Substitute the values of $\text{pH}$ and $\text{p}{K}_{\text{a}}$ in the above equation,

$\begin{array}{c}7.5=7.21+\log \frac{\left[{\text{HPO}}_4{}^{2-}\right]}{\left[{\text{H}}_2{\text{PO}}_4{}^{-}\right]}\\ 0.29=\log \frac{\left[{\text{HPO}}_4{}^{2-}\right]}{\left[{\text{H}}_2{\text{PO}}_4{}^{-}\right]}\end{array}$

Rearrange the above equation for $\frac{\left[{\text{HPO}}_4{}^{2-}\right]}{\left[{\text{H}}_2{\text{PO}}_4{}^{-}\right]}$

$\begin{array}{c}\frac{\left[{\text{HPO}}_4{}^{2-}\right]}{\left[{\text{H}}_2{\text{PO}}_4{}^{-}\right]}={10}^{-0.29}\\ =0.51\end{array}$

The ratio of concentrations of ${\text{H}}_2{\text{PO}}_4{}^{-}$ and ${\text{HPO}}_4{}^{2-}$ is 0.51.

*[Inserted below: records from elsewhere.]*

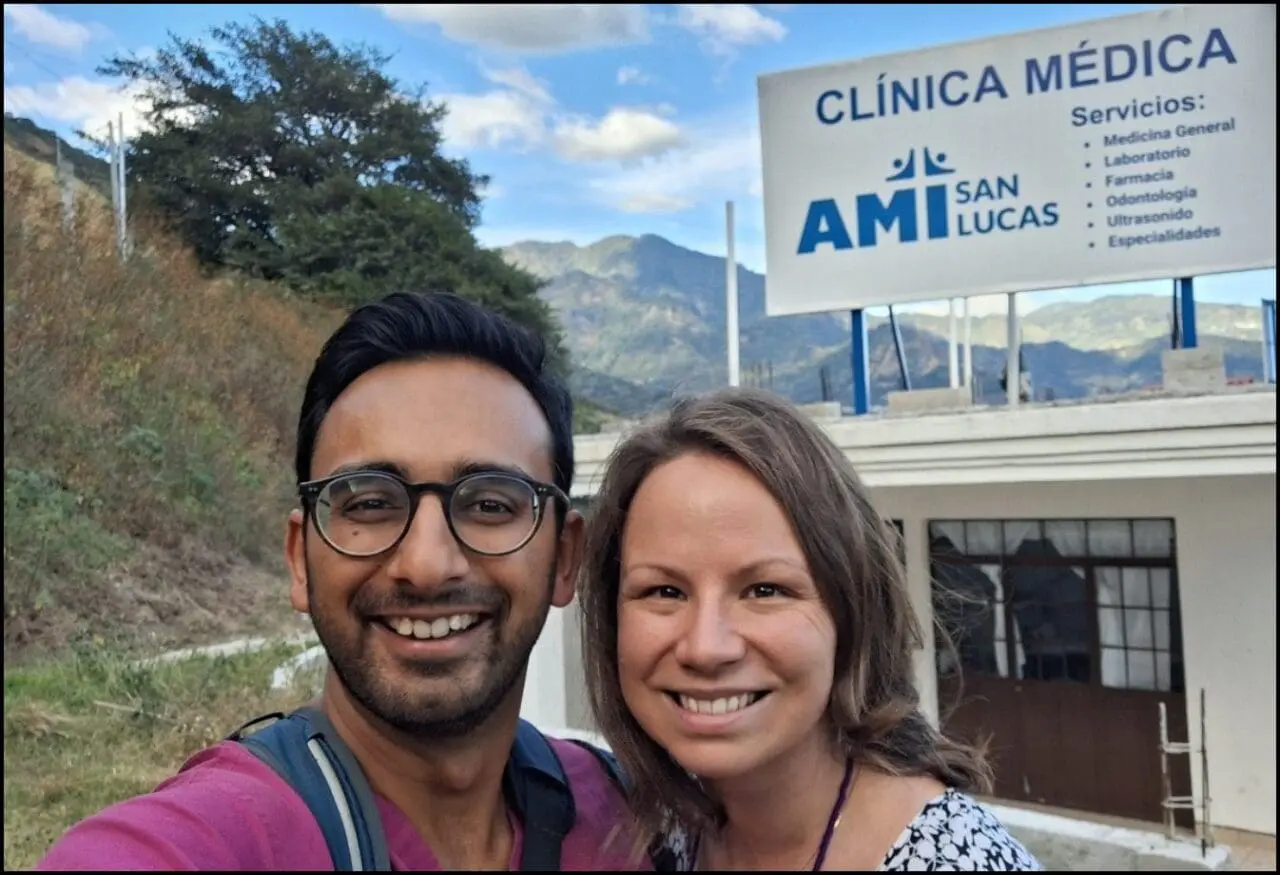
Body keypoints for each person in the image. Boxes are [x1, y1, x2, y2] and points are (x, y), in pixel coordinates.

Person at [38, 292, 645, 871]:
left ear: (566, 558)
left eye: (489, 505)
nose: (427, 565)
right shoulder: (221, 836)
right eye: (370, 504)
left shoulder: (631, 815)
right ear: (301, 559)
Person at [577, 387, 1042, 871]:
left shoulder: (957, 861)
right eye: (665, 592)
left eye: (764, 590)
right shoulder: (662, 838)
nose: (706, 647)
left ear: (851, 612)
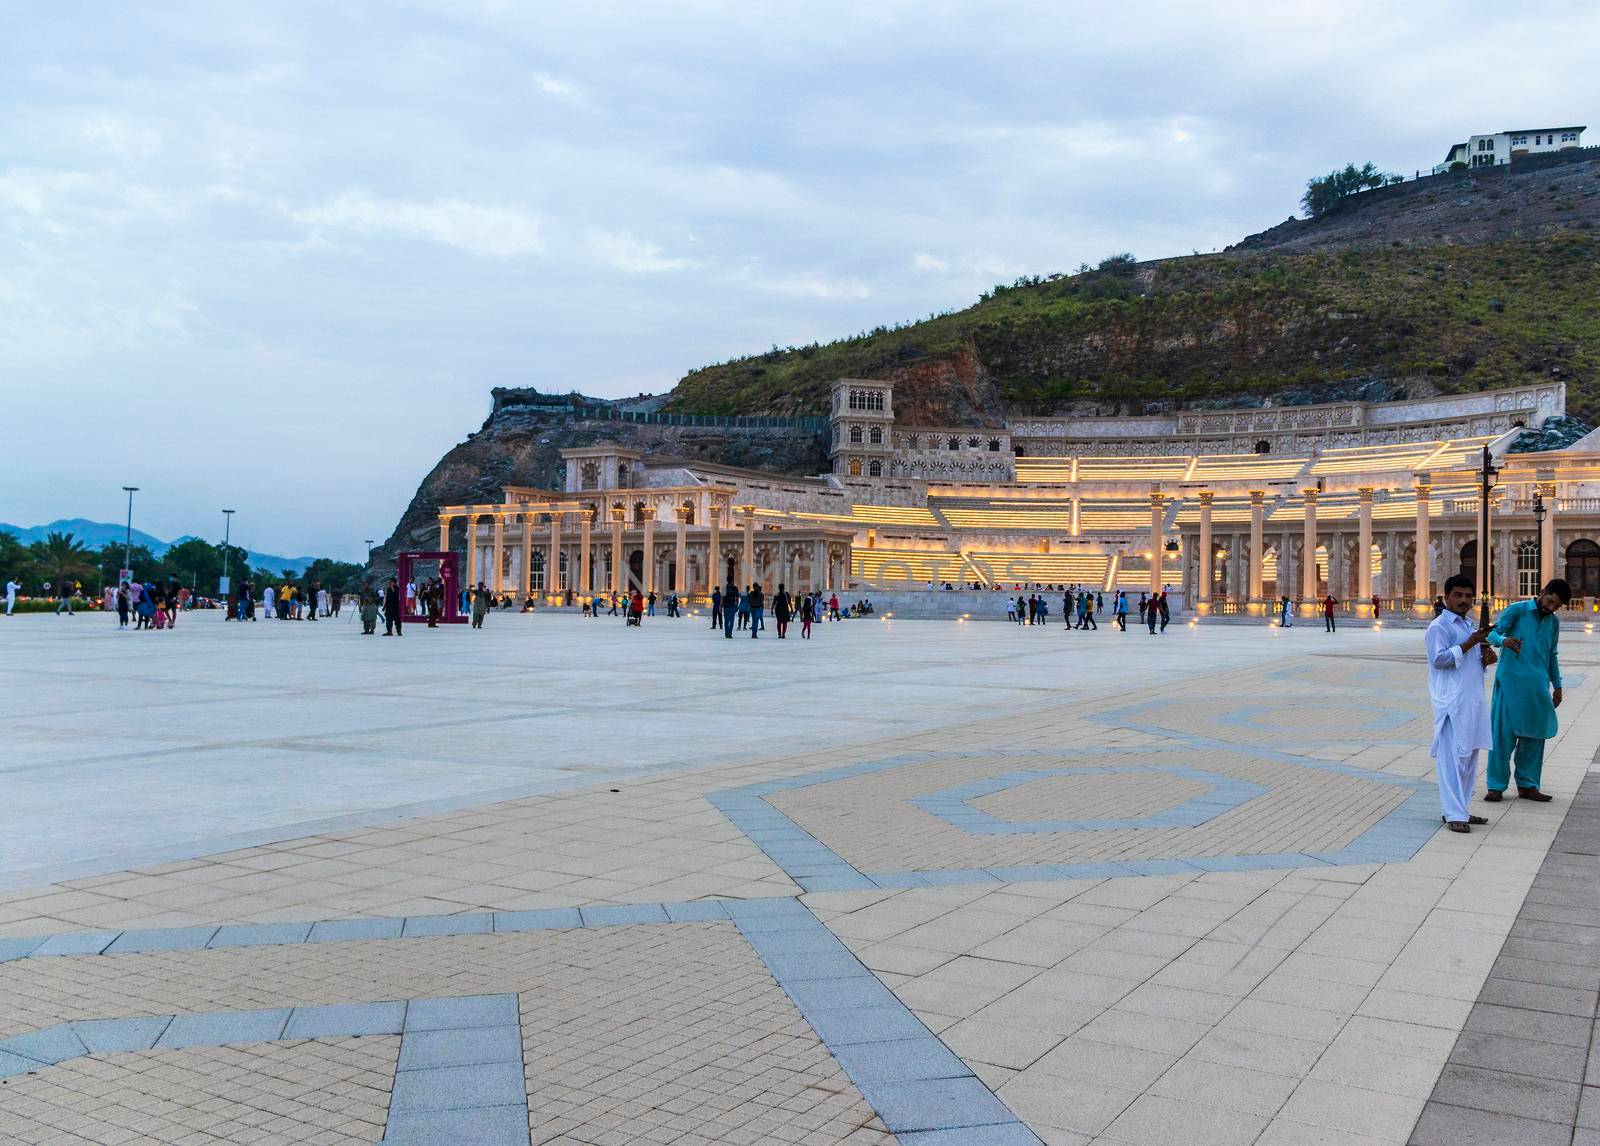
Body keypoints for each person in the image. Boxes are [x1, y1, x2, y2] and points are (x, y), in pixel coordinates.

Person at [1483, 579, 1570, 802]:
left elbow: (1551, 655)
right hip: (1510, 683)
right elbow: (1490, 634)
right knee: (1502, 736)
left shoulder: (1553, 622)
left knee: (1534, 736)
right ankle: (1496, 786)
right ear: (1543, 592)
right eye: (1550, 601)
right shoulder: (1517, 611)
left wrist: (1557, 685)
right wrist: (1504, 641)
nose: (1551, 608)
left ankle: (1528, 785)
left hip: (1537, 686)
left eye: (1556, 606)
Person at [1426, 574, 1495, 833]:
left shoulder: (1468, 625)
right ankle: (1453, 812)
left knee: (1469, 757)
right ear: (1446, 597)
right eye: (1458, 595)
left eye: (1468, 595)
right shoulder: (1439, 627)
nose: (1464, 600)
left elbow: (1469, 660)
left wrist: (1485, 657)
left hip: (1472, 700)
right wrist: (1469, 643)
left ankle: (1461, 809)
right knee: (1452, 759)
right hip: (1451, 703)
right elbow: (1439, 659)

Interpretation Introduction

(c)

Interpretation:

The ratio of concentrations of ${\text{H}}_2{\text{PO}}_4{}^{-}$ and ${\text{HPO}}_4{}^{2-}$ at $\text{pH}$ 8.0 is to be determined.

Concept introduction:

Henderson and Haselbalch equation is used to find the $\text{pH}$. The expression is as given below,

$\text{pH}=\text{p}{K}_{\text{a}}+\log \frac{\left[\text{Salt}\right]}{\left[\text{Acid}\right]}$

Where,

• $\text{p}{K}_{\text{a}}$ is dissociation constant.
• $\left[\text{Salt}\right]$ is the concentration of salt.
• $\left[\text{Acid}\right]$ is the concentration of acid.

Answer to Problem 19P

The ratio of concentrations of ${\text{H}}_2{\text{PO}}_4{}^{-}$ and ${\text{HPO}}_4{}^{2-}$ at $\text{pH}$ 8.0 is 0.16.

Explanation of Solution

The ratio of concentrations of ${\text{H}}_2{\text{PO}}_4{}^{-}$ and ${\text{HPO}}_4{}^{2-}$ can be given by the help of following equation,

$\text{pH}=\text{p}{K}_{\text{a}}+\log \frac{\left[{\text{HPO}}_4{}^{2-}\right]}{\left[{\text{H}}_2{\text{PO}}_4{}^{-}\right]}$

Substitute the values of $\text{pH}$ and $\text{p}{K}_{\text{a}}$ in the above equation,

$\begin{array}{c}8.0=7.21+\log \frac{\left[{\text{HPO}}_4{}^{2-}\right]}{\left[{\text{H}}_2{\text{PO}}_4{}^{-}\right]}\\ 0.79=\log \frac{\left[{\text{HPO}}_4{}^{2-}\right]}{\left[{\text{H}}_2{\text{PO}}_4{}^{-}\right]}\end{array}$

Rearrange the above equation for $\frac{\left[{\text{HPO}}_4{}^{2-}\right]}{\left[{\text{H}}_2{\text{PO}}_4{}^{-}\right]}$

$\begin{array}{c}\frac{\left[{\text{HPO}}_4{}^{2-}\right]}{\left[{\text{H}}_2{\text{PO}}_4{}^{-}\right]}={10}^{-0.79}\\ =0.16\end{array}$

The ratio of concentrations of ${\text{H}}_2{\text{PO}}_4{}^{-}$ and ${\text{HPO}}_4{}^{2-}$ is 0.16.